Survei Pusat Pengkajian Islam dan Masyarakat tahun 2004 menunjukkan realitas masyarakat beragama, khususnya Islam, Indonesia yang cukup mengerikan. Survei tersebut menemukan data 24,8% responden yang keberatan jika orang Kristen mengajar di sekolah negeri; 40,8% responden Islam keberatan jika orang Kristen mengadakan kebaktian di sekitar tempat tinggalnya; dan 49,9% responden Islam yang keberatan jika penganut Kristen membangun gereja di sekitar tempat tinggalnya. Kendati hal itu masih pada tataran sikap, namun sudah cukup menjelaskan bahwa potensi kekerasan agama memang cukup besar di Indonesia. 

Pada posisi seperti ini, gerakan pemikiran yang diusung oleh organisasi semacam JIL mendapat tempat yang sangat istimewa.
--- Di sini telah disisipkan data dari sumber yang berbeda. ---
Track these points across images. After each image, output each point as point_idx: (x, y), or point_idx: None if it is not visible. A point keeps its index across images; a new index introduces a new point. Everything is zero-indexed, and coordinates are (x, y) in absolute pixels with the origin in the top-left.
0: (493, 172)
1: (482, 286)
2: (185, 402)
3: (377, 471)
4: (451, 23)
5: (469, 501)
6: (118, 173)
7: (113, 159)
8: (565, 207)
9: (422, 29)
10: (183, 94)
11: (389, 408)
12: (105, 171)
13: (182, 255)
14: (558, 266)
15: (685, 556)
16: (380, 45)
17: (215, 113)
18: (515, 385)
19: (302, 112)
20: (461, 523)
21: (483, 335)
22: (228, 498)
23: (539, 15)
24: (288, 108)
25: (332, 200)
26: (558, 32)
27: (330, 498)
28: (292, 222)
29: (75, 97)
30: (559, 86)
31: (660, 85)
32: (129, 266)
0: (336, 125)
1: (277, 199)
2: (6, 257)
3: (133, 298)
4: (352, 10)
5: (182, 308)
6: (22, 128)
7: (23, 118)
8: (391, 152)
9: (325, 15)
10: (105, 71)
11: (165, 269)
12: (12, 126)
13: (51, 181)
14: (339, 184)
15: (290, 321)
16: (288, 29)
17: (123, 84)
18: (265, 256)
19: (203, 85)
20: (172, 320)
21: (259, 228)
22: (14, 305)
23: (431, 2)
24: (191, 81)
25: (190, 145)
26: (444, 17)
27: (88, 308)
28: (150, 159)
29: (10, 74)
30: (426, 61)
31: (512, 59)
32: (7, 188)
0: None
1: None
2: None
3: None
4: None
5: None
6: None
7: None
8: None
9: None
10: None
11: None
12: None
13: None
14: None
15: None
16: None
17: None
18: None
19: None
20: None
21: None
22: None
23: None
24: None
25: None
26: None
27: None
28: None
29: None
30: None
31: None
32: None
Dengan penjelasan teologis yang baik, aktivis JIL berjuang untuk menghilangkan penafsiran berperspektif kekerasan dalam beragama. Sulit dibayangkan bagaimana sebuah negara bisa mencapai kemakmuran di tengah ancaman terhadap kebebasan warga negara untuk berpendapat, berserikat, berusaha dan beragama. Sulit dibayangkan bagaimana produktifitas dan kreatifitas bisa muncul dari masyarakat yang terkungkung dalam belenggu teologis yang anti-rasio. 

Dengan demikian, tuduhan bahwa JIL bergerak di awan tanpa berpijak di bumi memiliki cacat konseptual. Ide tidak pernah muncul dari ruang hampa, melainkan selalu membawa serta pijakan kontekstualnya.